O que empolgou a atriz foi saber que o longa de ação seria protagonizado por mãe e filha. “Geralmente os heróis são homens. A gente é a mulher do faceta, atraída pelo faceta, deixada pelo faceta, ou morta”, diz. “Entendi que reformar não quer expressar que você não vai trabalhar, mas que vai poder escolher o que você vai fazer.”
Sem contrato fixo, Antonelli diz se descobriu também empresária e coach. Ela concilia os sets com palestras pelo país e cursos de marketing pessoal, uma vez que o “Missão Protagonista”, nos quais ensina uma vez que se portar na frente das câmeras para lucrar mais seguidores nas redes sociais —seu objetivo principal, diz, é incentivar mulheres a atingirem sua independência financeira.
No set de “Rio de Sangue”, ela repete o que afirma serem mantras poderosos para trazer bom agouro. “Eu sou Giovana Antonelli, e só coisas boas acontecem comigo. Todo o verba que eu gasto volta para mim multiplicado”, profere. Uma de suas práticas recorrentes, conta, é grudar notas de R$ 100 pela morada, para invocar verba. “Estou fazendo cocô, escovando os dentes, e estou olhando para nota. O cérebro replica tudo o que enxerga.”
Além de Antonelli e Wegmann, o elenco de “Rio de Sangue” é formado também por Felipe Simas e Antonio Calloni, que volta a ser um coronel vilanesco depois de viver Belarmino, principal contraditor da última romance das 21h, “Renascer”.
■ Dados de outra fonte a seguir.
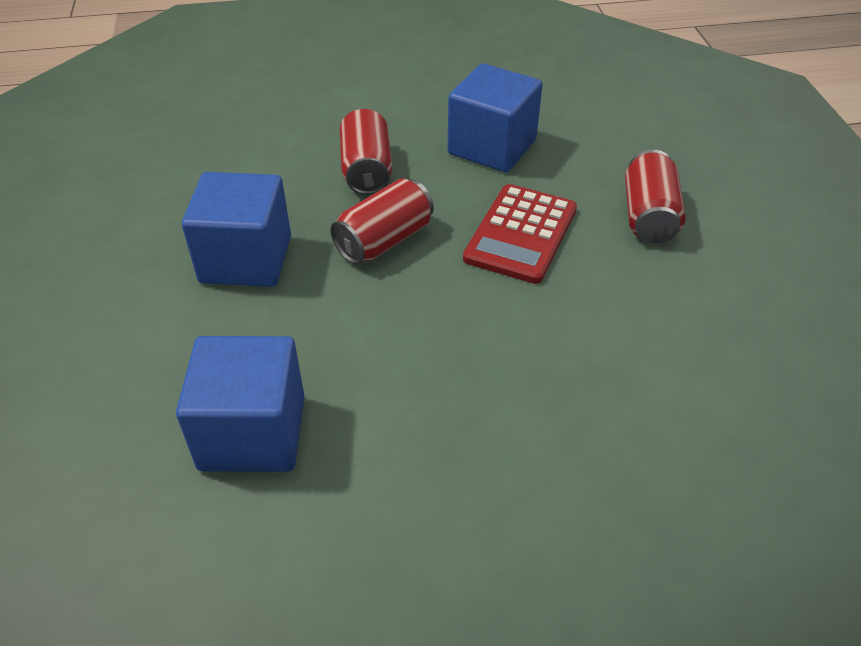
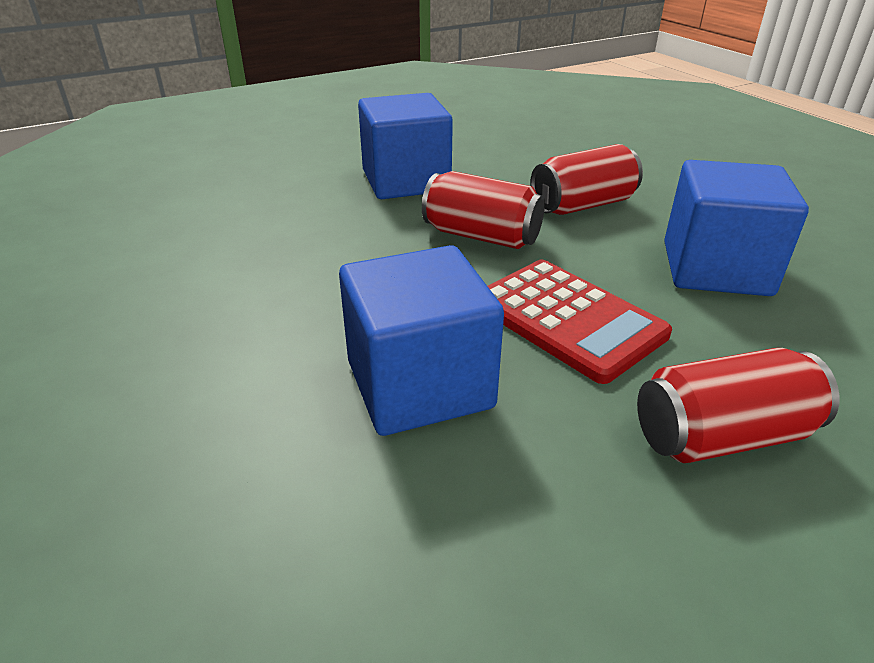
camera: 70 degrees right, 10 degrees down
(252, 433) = (200, 229): blue cube -> blue cube (419, 384)
(521, 234) = (567, 319): red calculator -> red calculator turned 135 degrees counterclockwise

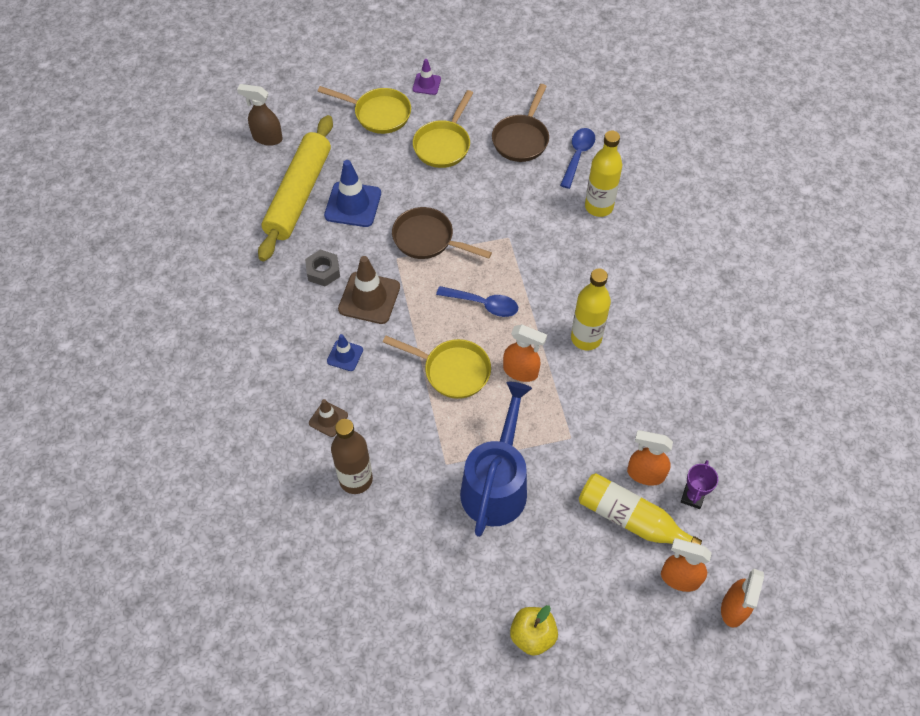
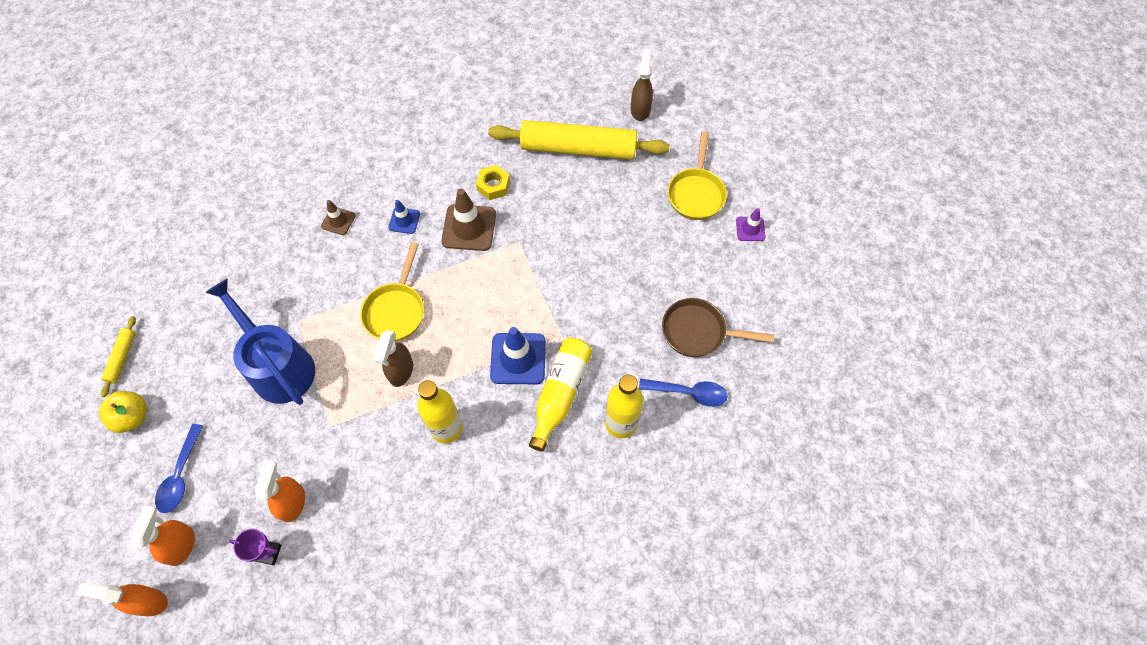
camera: 80 degrees right, 5 degrees up
(323, 271) = (493, 185): grey nut -> yellow nut
(353, 204) = (575, 194): blue traffic cone -> blue traffic cone (518, 358)
(356, 479) = (280, 253): brown bottle -> none
(428, 239) = (545, 264): brown pan -> none
(443, 144) = (670, 258): yellow pan -> none
(457, 652) = (122, 358): none -> yellow rolling pin
(483, 304) = (475, 326): blue spoon -> blue spoon (180, 475)
(496, 484) = (278, 366): blue watering can -> blue watering can turned 135 degrees counterclockwise
(521, 371) = (401, 371): orange spray bottle -> brown spray bottle
(631, 519) = (243, 493): yellow bottle -> yellow bottle (560, 394)

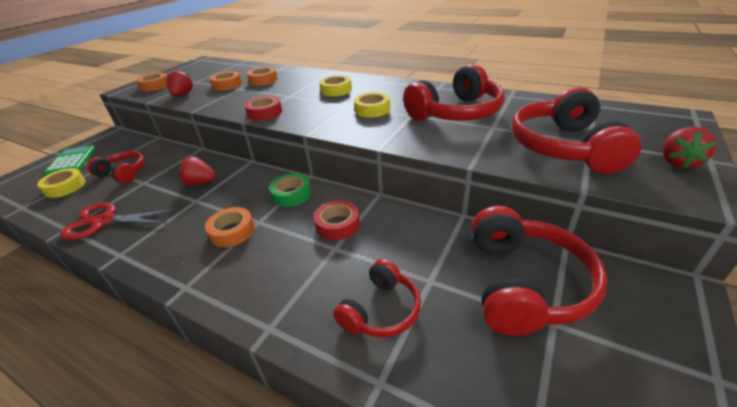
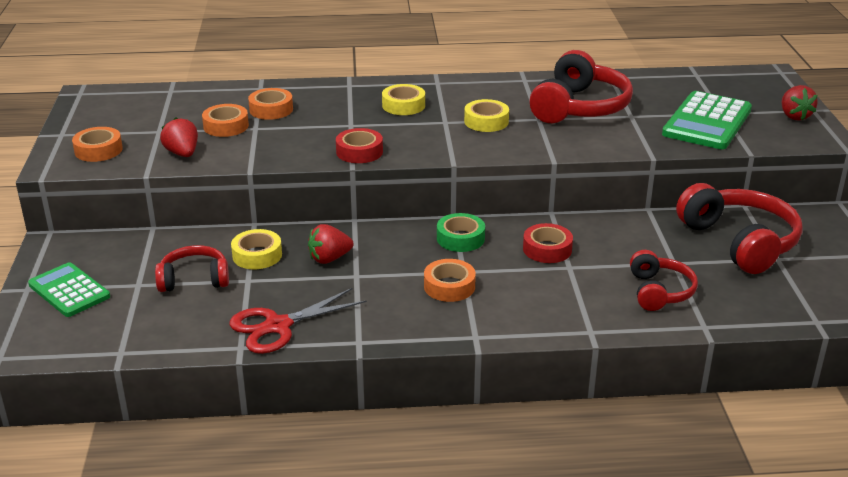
camera: 35 degrees left, 5 degrees down
(65, 187) = (135, 317): yellow tape -> yellow tape (257, 255)
(563, 147) = (707, 122): red headphones -> green calculator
No set, membros da produção comentavam entre si sobre o eminente investimento depositado no filme, incomum para longas de ação nacionais, que geralmente exigem mais financiamento devido ao aluguel de carros, máquinas e efeitos de explosões, por exemplo. Nesse caso, as gravações acontecem fora do eixo Rio-São Paulo, onde se encontram estúdios, logo cenários foram criados do zero. Soma-se a isso os custos para manter uma equipe inteira no Pará por mais de um mês.
“Fazemos muitas séries que se passam em outros lugares do Brasil, mas com cenários montados no Rio e em São Paulo. A Amazônia também é uma personagem na nossa história. Estar cá todos os dias nos permite conviver com as pessoas, seu sotaque, comidas e gostos, o que acaba aparecendo na tela também”, diz Wegmann.
A lagoa sintético onde Antonelli liga a petardo de chuva enquanto é encarada por garimpeiros, por exemplo, foi criada num terreno onde, originalmente, se faz extração de barro em Santarém. A “corrutela”, uma vez que se labareda uma vila de garimpeiros, foi construída no entorno, com barracos de madeira destinados cada um a uma função —alojamento, morada de banho, igreja, bar e ferreiro, que pareciam ter saído das fotos de Luiz Braga.
Alguns homens contratados na região pela produção são ex-garimpeiros, e ajudaram a prometer a verossimilhança do cenário com a veras. Cenas de perseguição foram gravadas ao longo de algumas ramificações do rio Amazonas e, pela pequena Santarém, não se falava outra coisa. Na orla, dois barqueiros comentavam sobre as grandes câmeras que perseguiam Giovanna Antonelli entre as águas.